The given function can be written as $$ \begin{eqnarray*} \frac 1 y \left[ (1+y)^{1/y} - {\mathrm e} \right] &=& \frac{1}{y} \left[ \exp\left(\frac{\ln (1+y)}{y} \right) - \mathrm e \right] \\&=& \frac{\mathrm e}{y} \left[ \exp\left(\frac{\ln (1+y) - y}{y} \right) - 1 \right] \\ &=& \mathrm e \cdot \frac{\ln(1+y)-y}{y^2} \cdot \frac{ \exp\left(\frac{\ln (1+y) - y}{y} \right) - 1 }{\frac{\ln (1+y) - y}{y}} \end{eqnarray*} $$ Can you go from here?

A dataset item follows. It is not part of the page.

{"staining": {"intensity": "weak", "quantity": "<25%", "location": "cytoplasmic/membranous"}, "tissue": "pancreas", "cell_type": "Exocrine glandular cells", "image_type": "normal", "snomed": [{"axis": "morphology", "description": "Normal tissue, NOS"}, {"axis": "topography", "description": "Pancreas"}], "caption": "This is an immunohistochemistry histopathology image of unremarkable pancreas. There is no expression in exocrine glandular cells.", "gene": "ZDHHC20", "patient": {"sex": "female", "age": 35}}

The last factor approaches $1$ by the standard limit $\frac{{\mathrm e}^z -1}{z} \to 1$ as $z \to 0$. The limit of the middle factor can be evaluated by L'Hôpital's rule.

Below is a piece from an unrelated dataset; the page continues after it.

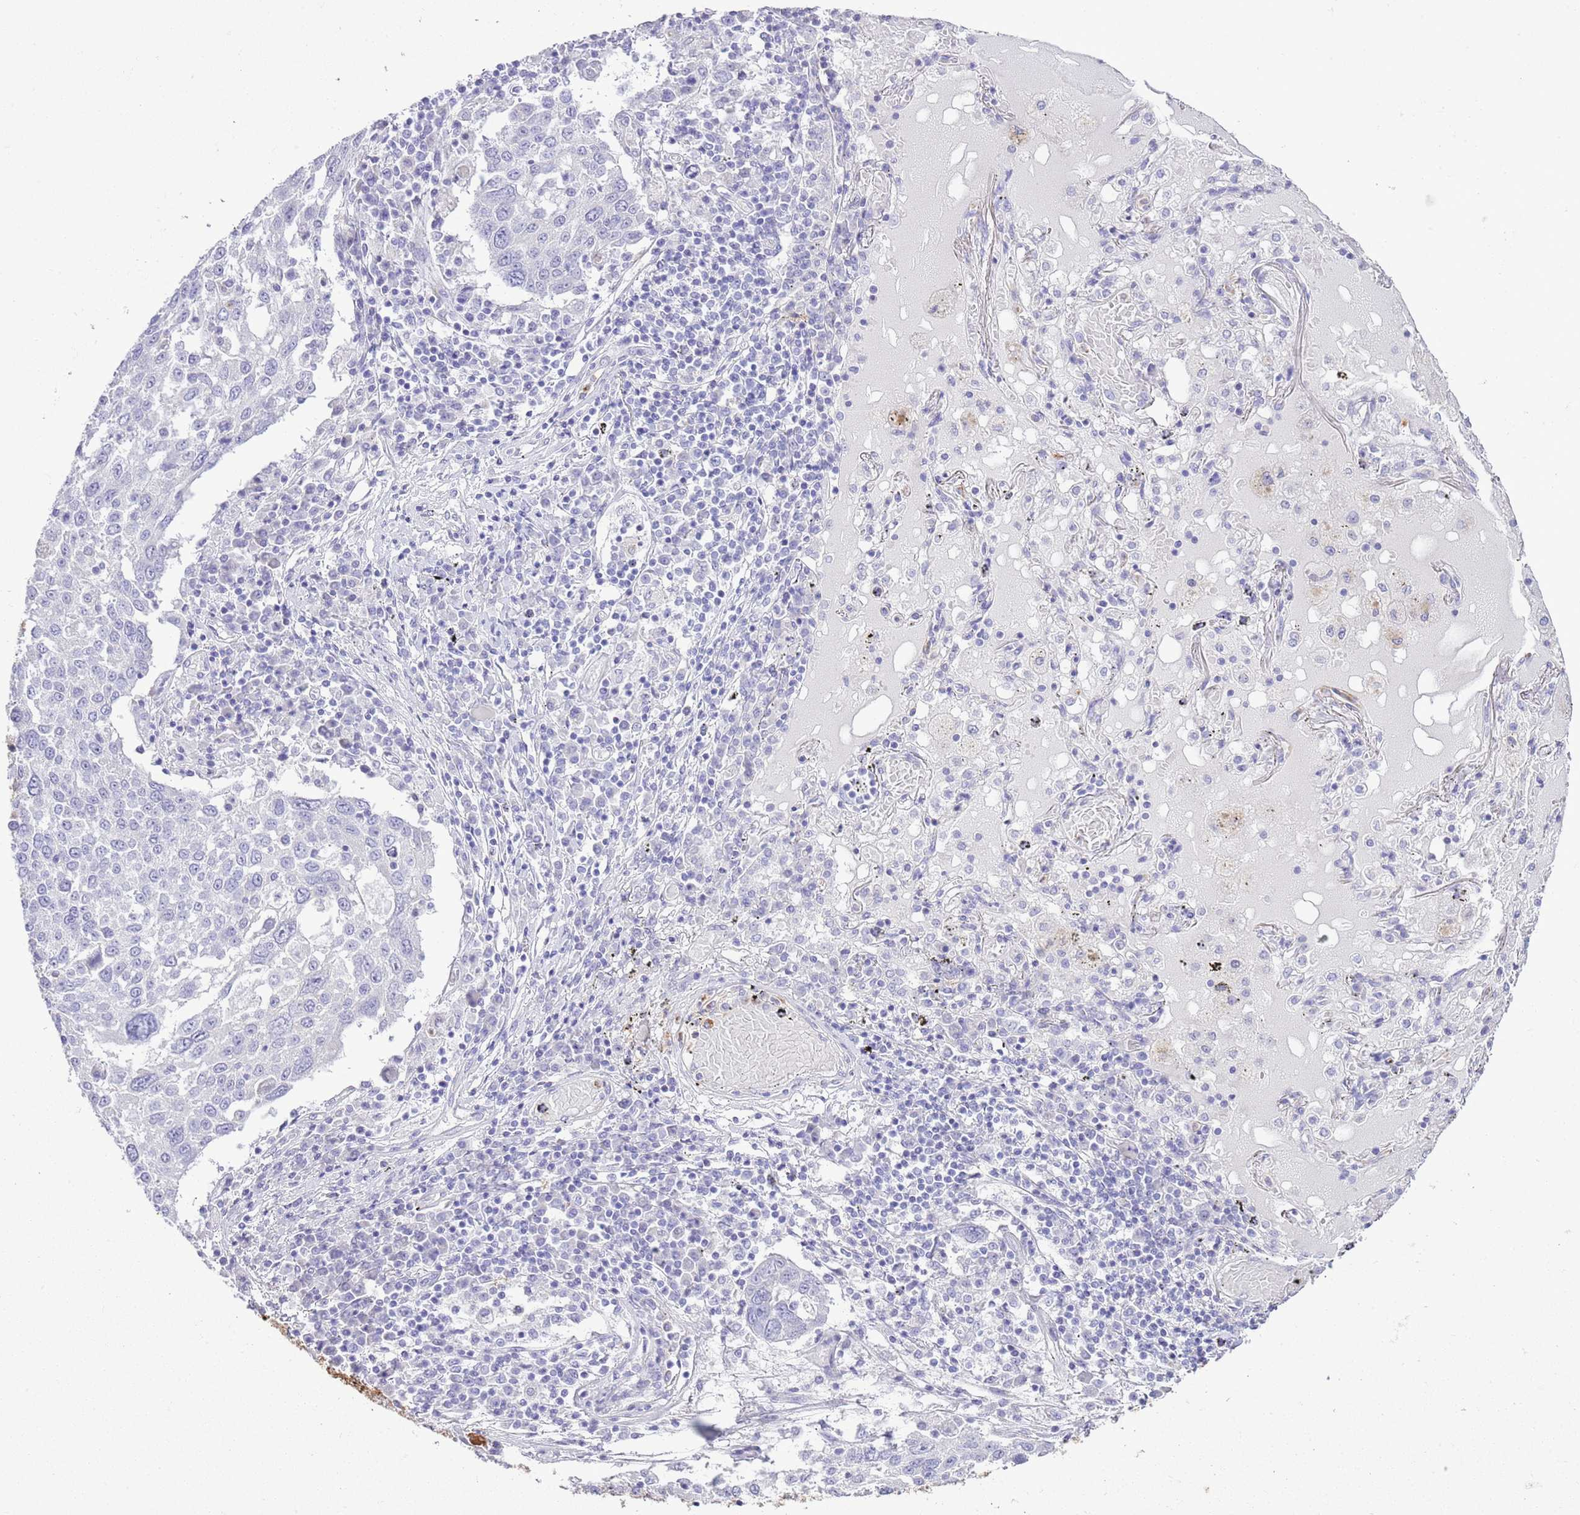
{"staining": {"intensity": "negative", "quantity": "none", "location": "none"}, "tissue": "lung cancer", "cell_type": "Tumor cells", "image_type": "cancer", "snomed": [{"axis": "morphology", "description": "Squamous cell carcinoma, NOS"}, {"axis": "topography", "description": "Lung"}], "caption": "Histopathology image shows no protein expression in tumor cells of lung cancer (squamous cell carcinoma) tissue.", "gene": "OR2Z1", "patient": {"sex": "male", "age": 65}}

You can indeed use l'Hôpital. Consider $$ f(x)=\left(1+\frac{1}{x}\right)^{\!x}=\exp\left(x\log\left(1+\frac{1}{x}\right)\right)=\exp(x\log(x+1)-x\log x) $$ Then $$ f'(x)=f(x)\left(\log(x+1)+\frac{x}{x+1}-\log x-1\right) $$ Then we have to compute $$ \lim_{x\to\infty}\frac{f'(x)}{-1/x^2} $$ Since the limit of $f(x)$ is $e$, we can concentrate on $$ \lim_{x\to\infty}\frac{\log(x+1)-\log x-\dfrac{1}{x+1}}{-1/x^2} $$ and use l'Hôpital again: $$ \lim_{x\to\infty}\frac{\dfrac{1}{x+1}-\dfrac{1}{x}+\dfrac{1}{(x+1)^2}}{2/x^3}= \lim_{x\to\infty}\frac{-x^3}{2x(x+1)^2}=-\frac{1}{2} $$ Reinstating the factor $e$, the limit is indeed $-e/2$.